Something that bothered me in the 90s and has been bothering me again now is that Amiga OS doesn't have a centralised 'daemon / service management' system. it has a number of unconnected systems that can be used to do some of the things that launchd or initd/systemd+systemctl do.
For example, there is:
- Startup-Sequence and User-Startup, where a number of system processes are launched, like IPrefs
- WBStartup where anything can be launched but generally helper apps with GUIs is what you want in there, especially those that depend on Workbench already being initialised
- commodities.library can be used to make background programs that popup on demand or otherwise perform some automated background action
- Break can be used to send simple messages to running processes
- Run can be used to spawn background processes
- Kickstart processes started by the bootstrap
- application.library which but being new to OS4 is not widely supported and again seems mostly for GUI apps
- Services feature in various TCP stacks which can start a service to handle incoming request on TCP/IP port
A lot can be done with this list but things it can't do include:
- Restarting a task if it ends unexpectedly, fundamental to the concept of a 'daemon'
- Create a common place for stdout/stderr logs for background tasks
- Making sure that only 'one' of a given process runs, where that's desirable, although other mechanisms exist with partial support for that including application library, including unique rexx port naming, only one server can bind to a IP port etc.
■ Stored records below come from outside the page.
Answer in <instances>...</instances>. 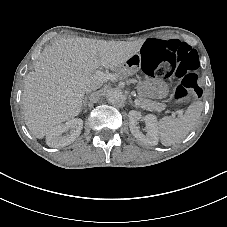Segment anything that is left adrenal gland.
<instances>
[{
    "instance_id": "left-adrenal-gland-1",
    "label": "left adrenal gland",
    "mask_w": 227,
    "mask_h": 227,
    "mask_svg": "<svg viewBox=\"0 0 227 227\" xmlns=\"http://www.w3.org/2000/svg\"><path fill=\"white\" fill-rule=\"evenodd\" d=\"M131 104H132V106H134L136 109H138V105H137V104H135V103H133V102H131Z\"/></svg>"
}]
</instances>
- Start an app if it isn't already running on some trigger such as keyboard shortcut for a commodity or access to a rexx port. So for example if you want to have rexx script depending on presence of a particular port, you have to write your own 'if port exists address it or otherwise guess where it's installed and run it first and wait'. If you want to launch an commodity by keyboard shortcut, you better make sure it's in wbstartup - admittedly this is less of an issue now everyone has lots of RAM but it was an issue in the 90s.
- Sending a Break requires a Process number lookup to find the right process
- Heartbeat actions to check a process is responding
- Ensure that dependencies exist before starting, and then auto start once the dependencies are met e.g. that Workbench is running or specific mounted volume exists or that networking is up.
- Auto termination of a task upon certain events such as network offline or disk eject/unmount
- Auto reload of a settings file after it's saved, on a general basis. Individual apps can do this but most don't.
- Centralised command line control of the sort offered by systemctl - instead every app has it's own way of doing things
- Out of the box, write apps that trigger on events like time events or disk mount/unmount, although there are apps that do that specific job including cron commodities
I appreciate lack of crash protection (memory protection, resource tracking) means that if a task dies you're stuck with it. I also appreciate that it's often quicker and easier to just reboot an Amiga than restart a specific service. Still it would be nice to do things 'better' wouldn't it?
What do you guys all think?
I think it could be largely built with only shell and rexx scripts actually, at least to prototype it. As with init.d you would have a shell script for each process you want to 'daemonize' that has entry points for start, stop, restart, status, debug mode etc.
So let's say for the wifi 'C:WirelessManager' command you would define a status command as showing the tail of it's log output, debug mode would set the verbose flag, stop would send a Break C to process called "WirelessManager" etc.